Oracle can grow in healthcare — if 'no competition shows up,' analysis says

In reporting quarterly revenues that missed analysts' expectations, Larry Ellison, founder and chief technology officer of Oracle, touted the software giant's push into healthcare — a strategy that doesn't come without risks, according to a March 17 analysis from tech news site The Register.

In touting the company's contract and implementation wins in the March 9 earnings call, Mr. Ellison cited Oracle Cerner's EHR work with the U.S. Department of Veterans, which the article noted has been fraught with problems and delays. Mr. Ellison also pointed to the company's bidding on a project for the U.K. National Health Service, whose data platform has also been delayed. Oracle didn't respond to the news outlet's request for comment.

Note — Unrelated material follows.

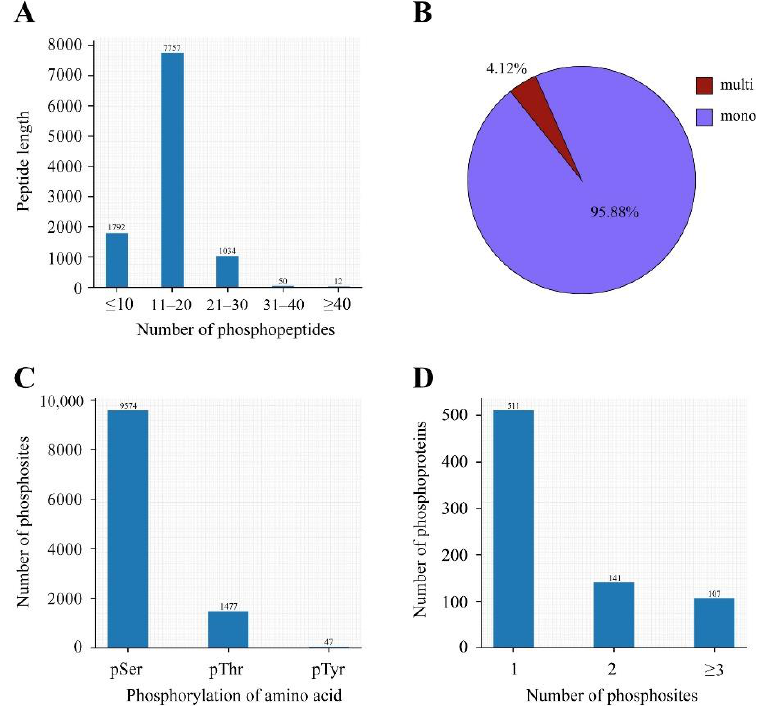
FIGURE 1. Large-scale information regarding the phosphoproteomic research between sporulated oocysts and tachyzoites of the T. gondii PYS strain. ( A ) The distribution of phosphopeptides on different peptide lengths. ( B ) The proportion of mono-phosphosites and multi-phosphosites among total phosphopeptides showed that a large part of the phosphopeptides have single phosphosites. ( C ) Proportion of the pSer/pThr/pTyr phosphoproteome. Phospho-pSer, phospho-pThr, and phospho-pTyr accounted for 86.27% of all phosphosites, 9.28% of all phosphosites, and 0.42% of all phosphosites, respectively. ( D ) Distribution of phosphosites on phosphoproteins. Most phosphoproteins included single phosphosites.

Is its Oracle Cloud Infrastructure offering the answer? The article pointed out that the vendor ranks well behind the top three cloud providers — Amazon Web Services, Microsoft Azure and Google Cloud — in market share.

"Oracle wants to grow that share as they move to OCI — and that is enough growth," Holger Mueller, a tech analyst at Constellation Research, told The Register. "Basically, Cerner and the healthcare market allow Oracle to grow nicely for a decade — as long as they execute well and no competition shows up."

In the same call, however, Mr. Ellison pointed to the success of Oracle's healthcare artificial intelligence in helping cut readmissions at Houston-based University of Texas MD Anderson Medical Center.